An even worse situation: Welcome to the Abyss! Run a typical 1st level dungeon milk run against Kobolds. Problem 1: The Kobolds work for a Wizard. Problem 2: Said Wizard is ready to summon a demon but now he's a few kobolds short for the necessary sacrifice. Fortunately he has an entire group of adventurers to take their place. Take their weapons and backpacks from then and throw them in the summoning ring. Problem 3: This is our wizard's first attempt at summoning and binding a demon. While he's perfectly capable of defeating 1st level adventurers, they get to see him torn limb from limb by the Glabrezu he summons. The Glabrezu throws the adventurers through the portal and then breaks the summoning circle...stranding our heroes in the Abyss. Fortunately the Glabrezu chose to stay in Galorian so the adventurers have time to struggle out of their bonds but...first adventure in the Abyss is killing Dretch. And they have DR 5 vs anything the adventuers are going to do. If you have some pity you could have some treasure in the Glabrezu's lair. I'd really recommend a 12th level spellbook since any arcane types in the party are unlikely to ever see another one.


Oh, one suggestion. If you want to keep the players 'alive' have them run into one of those situations where they have no food and they just found something weird but after a skill roll they think they can eat it. Like an orange fungus. The thing tastes awful but doesn't seem immediately lethal.

Then hours later have the players roll a 'fortitude save' which they fail. Then horrible wracking pain that lasts for hours...and they all gain regeneration 1/good. Now its very, very hard for them to die permanently.


Use aliens, it's a little less cliche and slightly more terrifying if you're captured instead of simply being killed.


Horror adventures might have some stuff that would interest you.

Dark Archive

Well, you could always do "mojo world". The heroes wake up in a strange land with dangerous inhabitants. When they finally reach the borders they find out they've been inside a giant film set all this time. They've been the unwilling contestants of a bloodsport game, along with all the other creatures on the film set. Their adventures have been staged in order to make a nice profit by broadcasting them to billions of aliens.
You get bonus points if the aliens are Beholders.

I kinda like the abyssal one too. There are plenty of Demons and Qlippoths to use, and the fiendish template gives you even more options.

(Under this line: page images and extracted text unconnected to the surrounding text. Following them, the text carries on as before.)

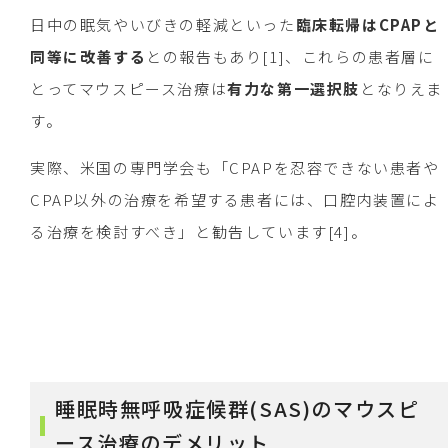
日中の眠気やいびきの軽減といった
臨床転帰はCPAPと
同等に改善する
との報告もあり[1]、これらの患者層に
とってマウスピース治療は
有力な第一選択肢
となりえま
す。
実際、米国の専門学会も「CPAPを忍容できない患者や
CPAP以外の治療を希望する患者には、口腔内装置によ
る治療を検討すべき」と勧告しています[4]。
睡眠時無呼吸症候群(SAS)のマウスピ
ース治療のデメリット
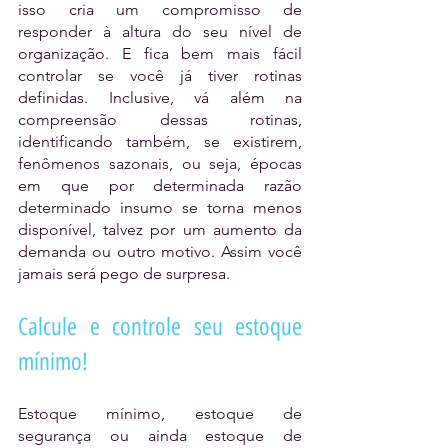
isso cria um compromisso de 
responder à altura do seu nível de 
organização. E fica bem mais fácil 
controlar se você já tiver rotinas 
definidas. Inclusive, vá além na 
compreensão dessas rotinas, 
identificando também, se existirem, 
fenômenos sazonais, ou seja, épocas 
em que por determinada razão 
determinado insumo se torna menos 
disponível, talvez por um aumento da 
demanda ou outro motivo. Assim você 
jamais será pego de surpresa.
Calcule e controle seu estoque 
mínimo!
Estoque mínimo, estoque de 
segurança ou ainda estoque de 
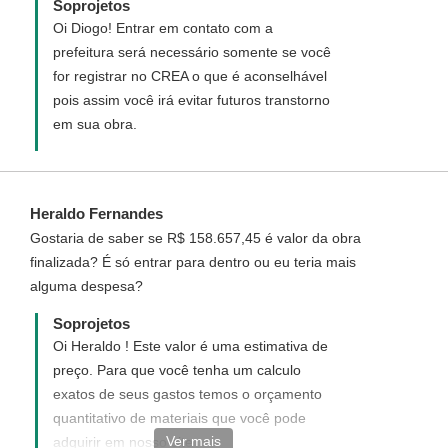
Soprojetos
Oi Diogo! Entrar em contato com a
prefeitura será necessário somente se você
for registrar no CREA o que é aconselhável
pois assim você irá evitar futuros transtorno
em sua obra.
Heraldo Fernandes
Gostaria de saber se R$ 158.657,45 é valor da obra
finalizada? É só entrar para dentro ou eu teria mais
alguma despesa?
Soprojetos
Oi Heraldo ! Este valor é uma estimativa de
preço. Para que você tenha um calculo
exatos de seus gastos temos o orçamento
quantitativo de materiais que você pode
Ver mais
adquirir em nosso site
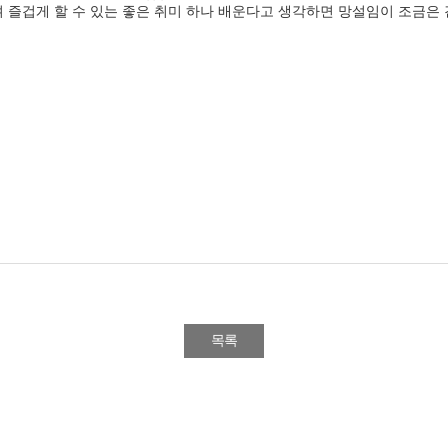
 즐겁게 할 수 있는 좋은 취미 하나 배운다고 생각하면 망설임이 조금은
목록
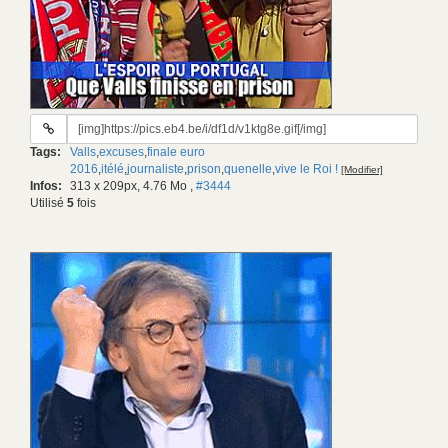
URL
du
Tags:
Valls
,
excuses
,
finale euro
gif:
2016
,
itélé
,
journaliste
,
prison
,
quenelle
,
vive le Roi !
[Modifier]
Infos:
313 x 209px, 4.76 Mo
,
#3444
Utilisé
5
fois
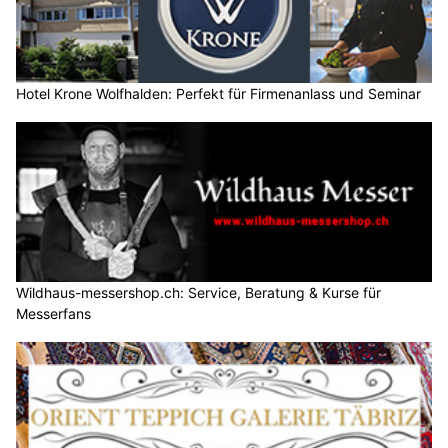
Hotel Krone Wolfhalden: Perfekt für Firmenanlass und Seminar
Wildhaus-messershop.ch: Service, Beratung & Kurse für
Messerfans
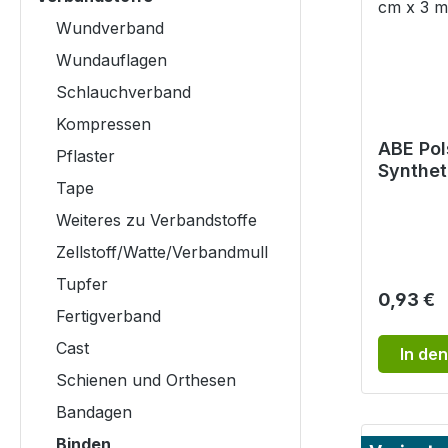
Wundverband
Wundauflagen
Schlauchverband
Kompressen
ABE Pol
Pflaster
Synthet
Tape
Polstern
cm x 3 
Weiteres zu Verbandstoffe
Zellstoff/Watte/Verbandmull
Tupfer
Reguläre
0,93 €
Fertigverband
Cast
In de
Schienen und Orthesen
Bandagen
Binden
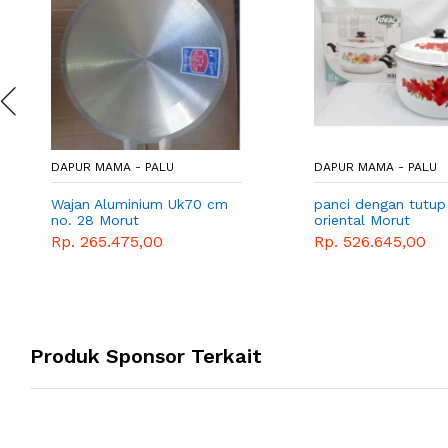
DAPUR MAMA - PALU
DAPUR MAMA - PALU
Wajan Aluminium Uk70 cm
panci dengan tutup
no. 28 Morut
oriental Morut
Rp. 265.475,00
Rp. 526.645,00
Produk Sponsor Terkait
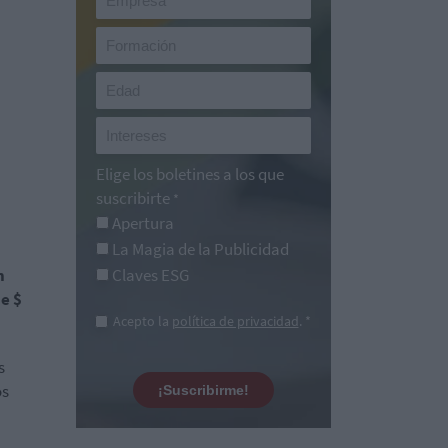
Elige los boletines a los que
suscribirte
*
Apertura
La Magia de la Publicidad
Claves ESG
n
e $
Acepto la
política de privacidad
. *
s
os
¡Suscribirme!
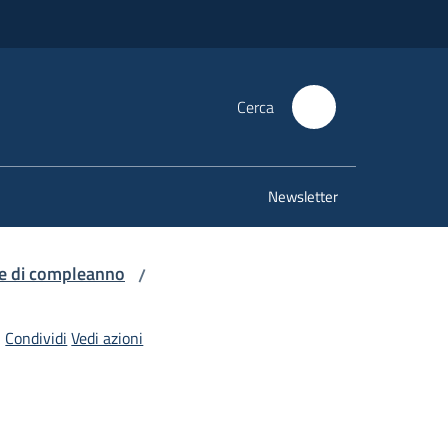
Cerca
Newsletter
e di compleanno
/
Condividi
Vedi azioni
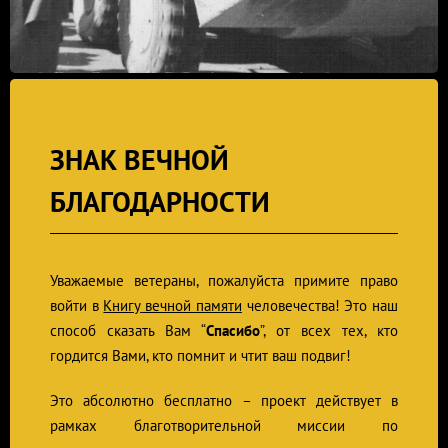
ЗНАК ВЕЧНОЙ
БЛАГОДАРНОСТИ
Уважаемые ветераны, пожалуйста примите право
войти в
Книгу вечной памяти
человечества! Это наш
способ сказать Вам “
Спасибо
”, от всех тех, кто
гордится Вами, кто помнит и чтит ваш подвиг!
Это абсолютно бесплатно – проект действует в
рамках благотворительной миссии по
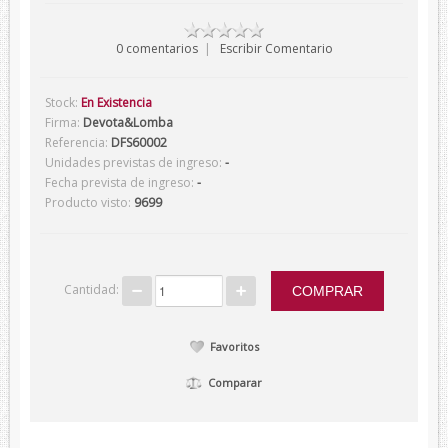
Verano
0 comentarios
|
Escribir Comentario
Corbatas
Corbatas Devota&Lomba
Stock:
En Existencia
Firma:
Devota&Lomba
Pajaritas
Referencia:
DFS60002
Corbatas Lambertti
Unidades previstas de ingreso:
-
Fecha prevista de ingreso:
-
Corbatas Howards London
Producto visto:
9699
Corbatas Marca Blanca
Pañuelos
Pañuelos Devota&Lomba
Cantidad:
Pañuelos Marca Blanca
Firmas
Favoritos
Balenciaga
Comparar
Belfe
Howards London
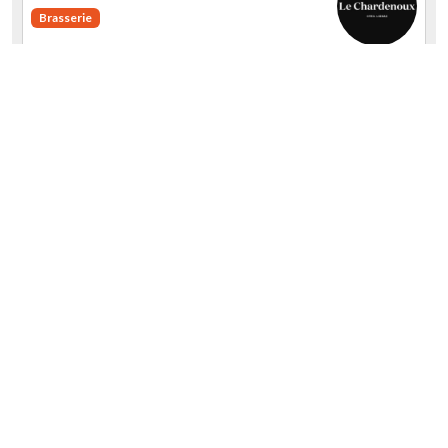
Brasserie
1 Rue Jules Vallés 75011 PARIS
Restaurant de Cyril Lignac
by PikPok
Guidebook score
Visited the 2019-07-20
Average
Service
Food
Cleanliness
Atmosphere
Price-quality ratio
Cyril Lignac est une star du monde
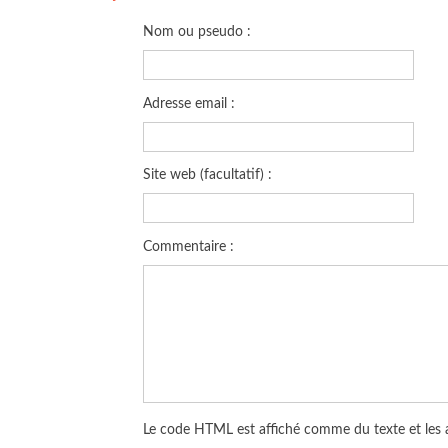
Nom ou pseudo :
Adresse email :
Site web (facultatif) :
Commentaire :
Le code HTML est affiché comme du texte et les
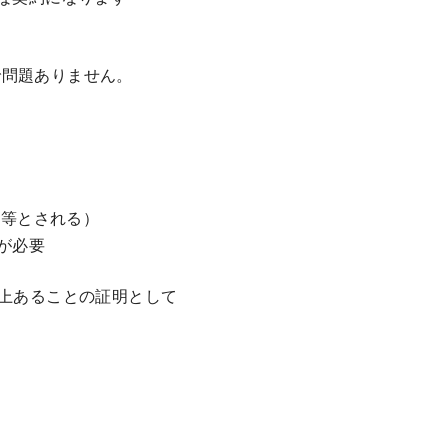
で問題ありません。
同等とされる）
が必要
以上あることの証明として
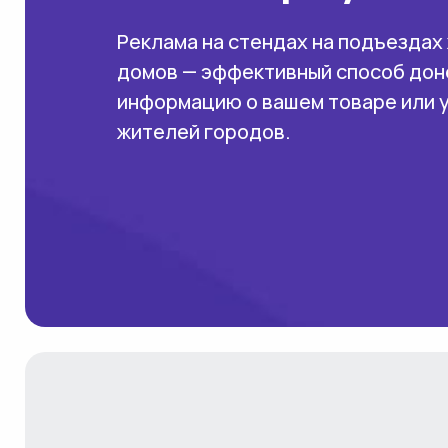
Реклама на стендах на подъездах
домов — эффективный способ дон
информацию о вашем товаре или 
жителей городов.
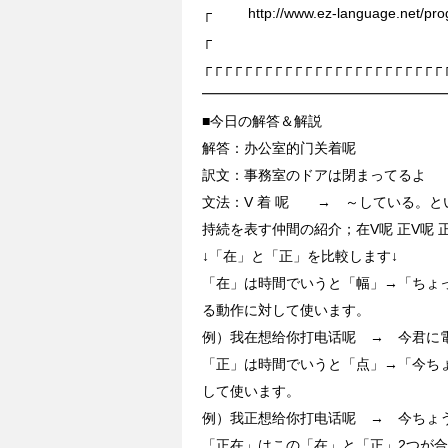
┌ http://www.ez-language.net/pro
┌
┌┌┌┌┌┌┌┌┌┌┌┌┌┌┌┌┌┌┌┌┌┌┌┌
━━━━━━━━━━━━━━━━━
■今日の解答＆解説
解答：办公室的门关着呢
訳文：事務室のドアは閉まってるよ
文法：V 着 呢 → ～している。と
持続を表す仲間の紹介；在V呢 正V呢 正
↓「在」と「正」を比較します↓
「在」は時間でいうと「幅」→「ちょ
る動作に対して使います。
例）我在想给你打电话呢 → 今君に
「正」は時間でいうと「点」→「今ち
して使います。
例）我正想给你打电话呢 → 今ちょ
「正在」はこの「在」と「正」2つが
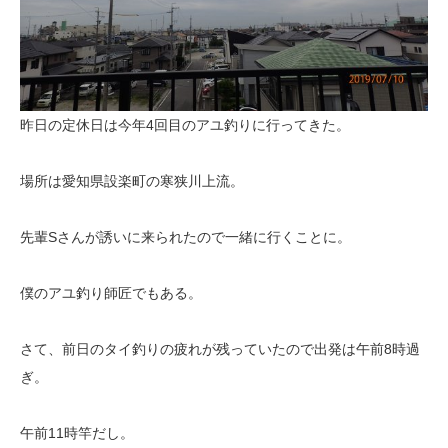
昨日の定休日は今年4回目のアユ釣りに行ってきた。
場所は愛知県設楽町の寒狭川上流。
先輩Sさんが誘いに来られたので一緒に行くことに。
僕のアユ釣り師匠でもある。
さて、前日のタイ釣りの疲れが残っていたので出発は午前8時過
ぎ。
午前11時竿だし。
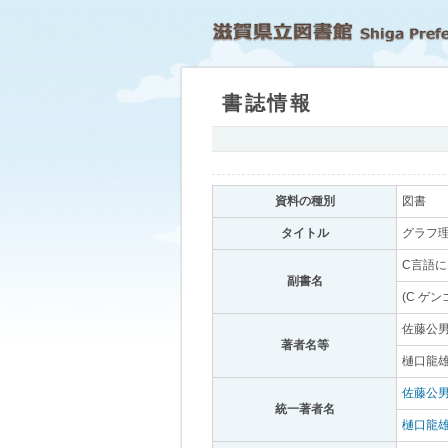
書誌情報
｡
資料の種別
｡
図書
｡
タイトル
｡
グラフ理
C言語に
副書名
｡
(C ゲ
佐藤公男
著者名等
｡
樋口龍雄
佐藤公
統一著者名
｡
樋口龍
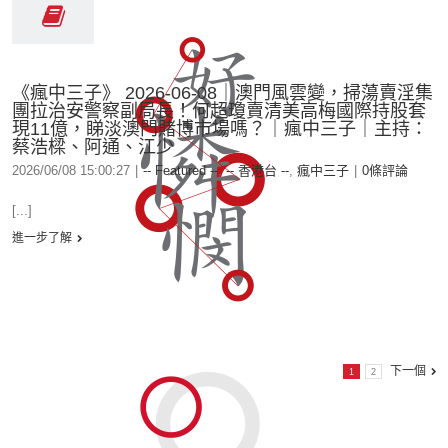
《瘋中三子》 2026-06-08｜澳門風雲變，掃蕩賣淫集
團拉治安警察副局長！何超瓊賣清美高梅國際持股套
現11億，睇淡澳門賭博市場嗎？｜瘋中三子｜主持：
蔡浩樑、阿通、江少
2026/06/08 15:00:27
|
-- Featured --
,
-- 香港台 --
,
瘋中三子
|
0條評論
[...]
進一步了解
下一個
1
2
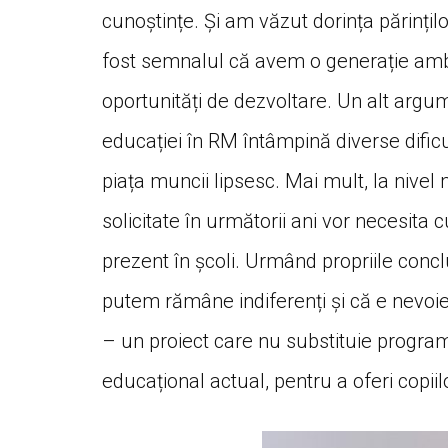
cunoștințe. Și am văzut dorința părințilo
fost semnalul că avem o generație ambiți
oportunități de dezvoltare. Un alt argu
educației în RM întâmpină diverse dificul
piața muncii lipsesc. Mai mult, la nivel 
solicitate în următorii ani vor necesita c
prezent în școli. Urmând propriile concl
putem rămâne indiferenți și că e nevoi
– un proiect care nu substituie progra
educațional actual, pentru a oferi copiilo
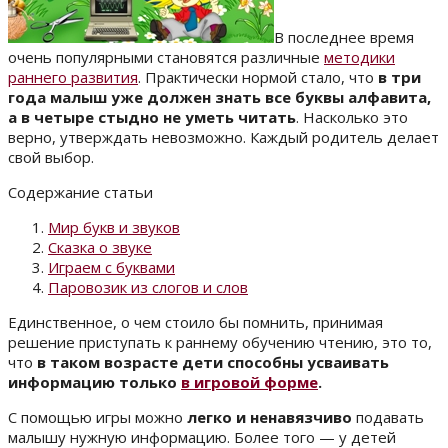
В последнее время
очень популярными становятся различные
методики
раннего развития
. Практически нормой стало, что
в три
года малыш уже должен знать все буквы алфавита,
а в четыре стыдно не уметь читать
. Насколько это
верно, утверждать невозможно. Каждый родитель делает
свой выбор.
Содержание статьи
Мир букв и звуков
Сказка о звуке
Играем с буквами
Паровозик из слогов и слов
Единственное, о чем стоило бы помнить, принимая
решение приступать к раннему обучению чтению, это то,
что
в таком возрасте дети способны усваивать
информацию только
в игровой форме
.
С помощью игры можно
легко и ненавязчиво
подавать
малышу нужную информацию. Более того — у детей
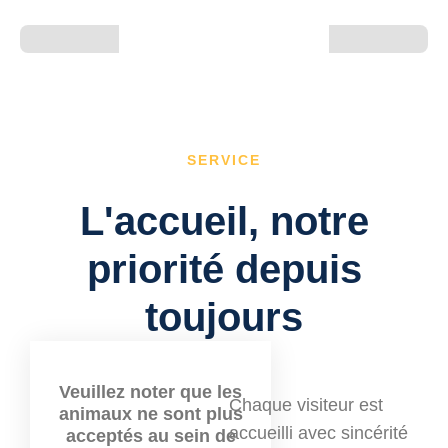
SERVICE
L'accueil, notre
priorité depuis
toujours
Veuillez noter que les
Chaque visiteur est
animaux ne sont plus
accueilli avec sincérité
acceptés au sein de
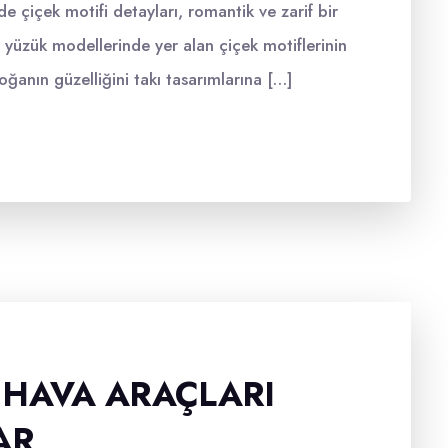
de çiçek motifi detayları, romantik ve zarif bir
 yüzük modellerinde yer alan çiçek motiflerinin
ğanın güzelliğini takı tasarımlarına […]
 HAVA ARAÇLARI
AR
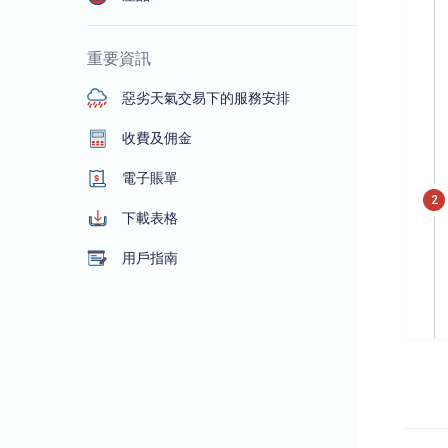
重要資訊
惡劣天氣交易下的服務安排
收費及佣金
電子賬單
下載表格
用戶指南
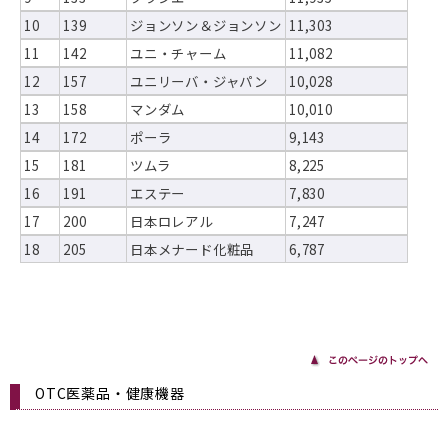
10
139
ジョンソン＆ジョンソン
11,303
11
142
ユニ・チャーム
11,082
12
157
ユニリーバ・ジャパン
10,028
13
158
マンダム
10,010
14
172
ポーラ
9,143
15
181
ツムラ
8,225
16
191
エステー
7,830
17
200
日本ロレアル
7,247
18
205
日本メナード化粧品
6,787
OTC医薬品・健康機器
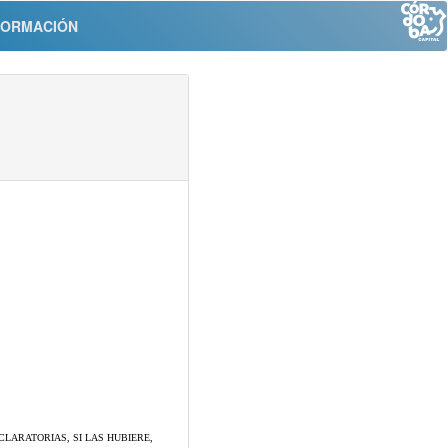
FORMACIÓN
LARATORIAS, SI LAS HUBIERE,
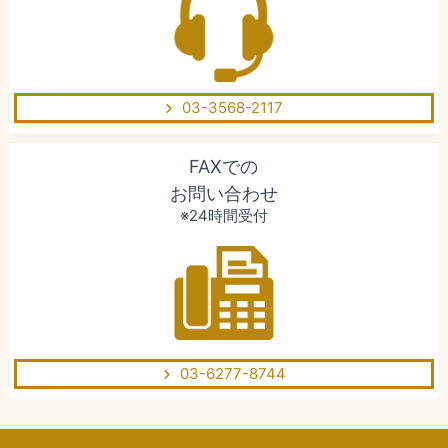
03-3568-2117
FAXでの
お問い合わせ
※24時間受付
03-6277-8744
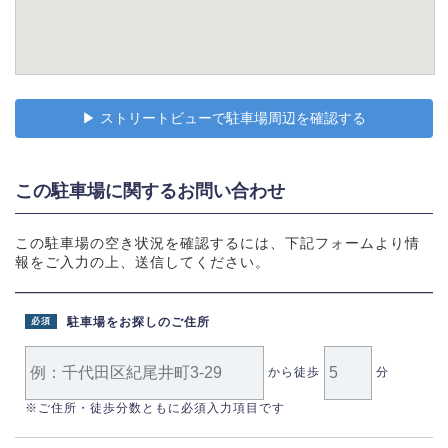
▶︎ ストリートビューで駐車場周辺を確認する
この駐車場に関するお問い合わせ
この駐車場の空き状況を確認するには、下記フォームより情
報をご入力の上、送信してください。
駐車場をお探しのご住所
必須
から徒歩
分
※ご住所・徒歩分数ともに必須入力項目です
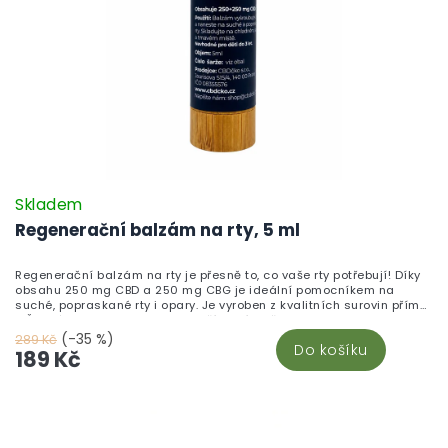
Skladem
Regenerační balzám na rty, 5 ml
Regenerační balzám na rty je přesně to, co vaše rty potřebují! Díky
obsahu 250 mg CBD a 250 mg CBG je ideální pomocníkem na
suché, popraskané rty i opary. Je vyroben z kvalitních surovin přímo
v České republice a obsahuje přírodní složky jako propolis a
slunečnicový olej, které zajišťují hloubkovou hydrataci, regeneraci a
(-35 %)
289 Kč
Do košíku
ochranu jemné pokožky rtů. Balzám je malý a praktický – ideální do
189 Kč
kapsy nebo kabelky. Stačí jej jednoduše nanést a vaše rty budou
zase hebké a zdravé. Objevte více produktů v sekci CBD kosmetika.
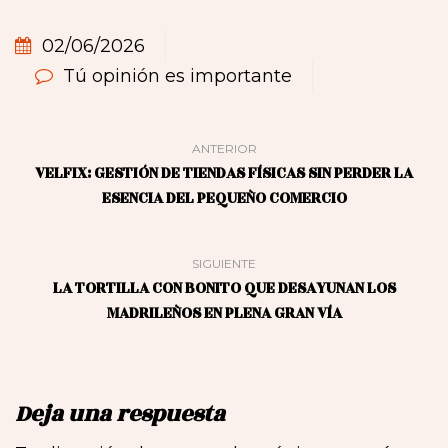
02/06/2026
Tú opinión es importante
ANTERIOR
VELFIX: GESTIÓN DE TIENDAS FÍSICAS SIN PERDER LA
ESENCIA DEL PEQUEÑO COMERCIO
SIGUIENTE
LA TORTILLA CON BONITO QUE DESAYUNAN LOS
MADRILEÑOS EN PLENA GRAN VÍA
Deja una respuesta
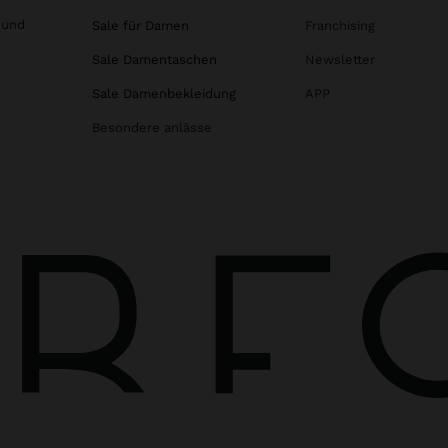
 und
Sale für Damen
Franchising
Sale Damentaschen
Newsletter
Sale Damenbekleidung
APP
Besondere anlässe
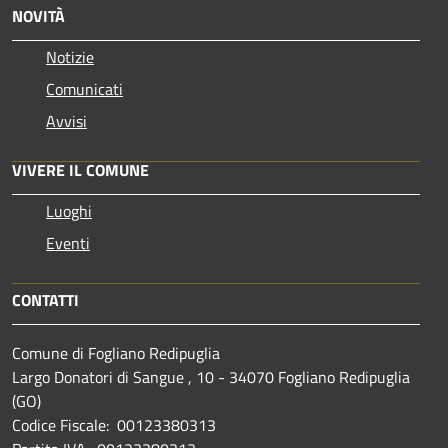
NOVITÀ
Notizie
Comunicati
Avvisi
VIVERE IL COMUNE
Luoghi
Eventi
CONTATTI
Comune di Fogliano Redipuglia
Largo Donatori di Sangue , 10 - 34070 Fogliano Redipuglia
(GO)
Codice Fiscale: 00123380313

Dragon swarms. Like the movie Aliens but with medium-sized acid spitting black dragons everywhere. Throw in all different colors of dragons to mix it up.


Another approach:

The PCs have inadvertently been gated to a land that has already been overrun by baddies. The gate only opens intermittently (schedule unknown). The baddies know about the gate, when the PCs come though they swarm the gate--the PCs can't just stay by it to get out when it opens again.

You could even give them warning of what to expect--they intentionally use the gate but at the time they are warned about how to do it correctly, if they do it wrong they are going to end up in the blasted land that only those who could gate out have survived. Somehow they do it wrong.


I ran a short-lived campaign based on a Middle-Earth-like world where the bbeg defeated the forces of good. The main centers of society were taken over by orcs, ogres, and giants and the humans lived in scattered groups in the wilderness. It was intended to be a very grim-dark world where the heroes had everything stacked against them but would strive to overcome things in the end. It was an interesting twist on a campaign from the DMs (mine) point of view.